**DATA IN THIS EXERCISE**
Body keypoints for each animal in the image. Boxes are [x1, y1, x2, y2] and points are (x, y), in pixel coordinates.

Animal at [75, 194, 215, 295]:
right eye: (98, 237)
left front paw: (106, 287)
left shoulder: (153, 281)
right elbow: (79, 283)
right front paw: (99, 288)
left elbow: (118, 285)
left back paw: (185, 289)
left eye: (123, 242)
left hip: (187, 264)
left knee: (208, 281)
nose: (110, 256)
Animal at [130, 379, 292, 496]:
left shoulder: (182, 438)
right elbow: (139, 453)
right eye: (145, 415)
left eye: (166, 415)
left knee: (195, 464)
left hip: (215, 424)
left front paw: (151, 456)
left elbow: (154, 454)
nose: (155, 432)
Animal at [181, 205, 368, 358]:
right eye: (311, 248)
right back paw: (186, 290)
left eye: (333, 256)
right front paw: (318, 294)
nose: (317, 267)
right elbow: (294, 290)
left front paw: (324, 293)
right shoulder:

**TASK TO CARRY OUT**
Every entry must be retyped in full, exactly as given.

**EXERCISE SOLUTION**
Body keypoints for each animal in the image. Boxes are [x1, y1, x2, y2] and points are (x, y), in pixel coordinates.

Animal at [75, 194, 215, 295]:
right eye: (98, 237)
left front paw: (106, 287)
left shoulder: (153, 281)
right elbow: (79, 283)
right front paw: (99, 288)
left elbow: (118, 285)
left back paw: (185, 289)
left eye: (123, 242)
left hip: (187, 264)
left knee: (208, 281)
nose: (110, 256)
Animal at [130, 379, 292, 496]:
left shoulder: (182, 438)
right elbow: (139, 453)
right eye: (145, 415)
left eye: (166, 415)
left knee: (195, 464)
left hip: (215, 424)
left front paw: (151, 456)
left elbow: (154, 454)
nose: (155, 432)
Animal at [181, 205, 368, 358]:
right eye: (311, 248)
right back paw: (186, 290)
left eye: (333, 256)
right front paw: (318, 294)
nose: (317, 267)
right elbow: (294, 290)
left front paw: (324, 293)
right shoulder:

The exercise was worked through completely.